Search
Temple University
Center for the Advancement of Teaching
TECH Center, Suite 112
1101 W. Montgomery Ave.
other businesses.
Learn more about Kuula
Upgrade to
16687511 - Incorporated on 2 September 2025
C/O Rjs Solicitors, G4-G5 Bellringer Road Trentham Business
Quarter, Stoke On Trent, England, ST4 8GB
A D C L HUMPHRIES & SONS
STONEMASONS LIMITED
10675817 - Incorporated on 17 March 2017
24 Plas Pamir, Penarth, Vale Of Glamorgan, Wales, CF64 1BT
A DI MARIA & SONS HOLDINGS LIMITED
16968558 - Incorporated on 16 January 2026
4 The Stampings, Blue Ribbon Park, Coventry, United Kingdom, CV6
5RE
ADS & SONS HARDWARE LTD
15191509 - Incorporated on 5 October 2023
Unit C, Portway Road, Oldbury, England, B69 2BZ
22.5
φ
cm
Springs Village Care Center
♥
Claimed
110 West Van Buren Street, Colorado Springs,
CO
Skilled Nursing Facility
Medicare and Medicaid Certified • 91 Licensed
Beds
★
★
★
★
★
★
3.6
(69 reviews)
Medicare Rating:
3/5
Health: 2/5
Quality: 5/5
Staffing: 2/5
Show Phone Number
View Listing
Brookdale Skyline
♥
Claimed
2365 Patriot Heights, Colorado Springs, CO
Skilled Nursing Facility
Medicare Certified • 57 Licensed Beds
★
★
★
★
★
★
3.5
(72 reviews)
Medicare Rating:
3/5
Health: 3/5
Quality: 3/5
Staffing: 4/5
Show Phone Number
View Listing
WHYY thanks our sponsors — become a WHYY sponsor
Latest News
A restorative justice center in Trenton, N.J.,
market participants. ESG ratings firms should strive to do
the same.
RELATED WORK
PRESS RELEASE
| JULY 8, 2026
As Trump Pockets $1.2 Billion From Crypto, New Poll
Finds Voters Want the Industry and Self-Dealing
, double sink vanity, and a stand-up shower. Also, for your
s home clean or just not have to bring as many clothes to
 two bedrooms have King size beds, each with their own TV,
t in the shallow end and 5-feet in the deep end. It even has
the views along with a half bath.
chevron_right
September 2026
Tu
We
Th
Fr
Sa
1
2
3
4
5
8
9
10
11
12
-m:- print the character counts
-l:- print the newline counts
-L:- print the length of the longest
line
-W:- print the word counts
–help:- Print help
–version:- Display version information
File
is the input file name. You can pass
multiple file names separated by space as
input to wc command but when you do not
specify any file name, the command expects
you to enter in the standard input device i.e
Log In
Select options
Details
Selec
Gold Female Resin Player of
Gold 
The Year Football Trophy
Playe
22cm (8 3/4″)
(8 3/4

****************************************

• WORK ITEM: For the material above, reproduce exactly the lines from the line with "Also, for your" to the line with "is the input file name. You can pass", inclusive, and exclude all others.

• ANSWER BOX:
, double sink vanity, and a stand-up shower. Also, for your
s home clean or just not have to bring as many clothes to
 two bedrooms have King size beds, each with their own TV,
t in the shallow end and 5-feet in the deep end. It even has
the views along with a half bath.
chevron_right
September 2026
Tu
We
Th
Fr
Sa
1
2
3
4
5
8
9
10
11
12
-m:- print the character counts
-l:- print the newline counts
-L:- print the length of the longest
line
-W:- print the word counts
–help:- Print help
–version:- Display version information
File
is the input file name. You can pass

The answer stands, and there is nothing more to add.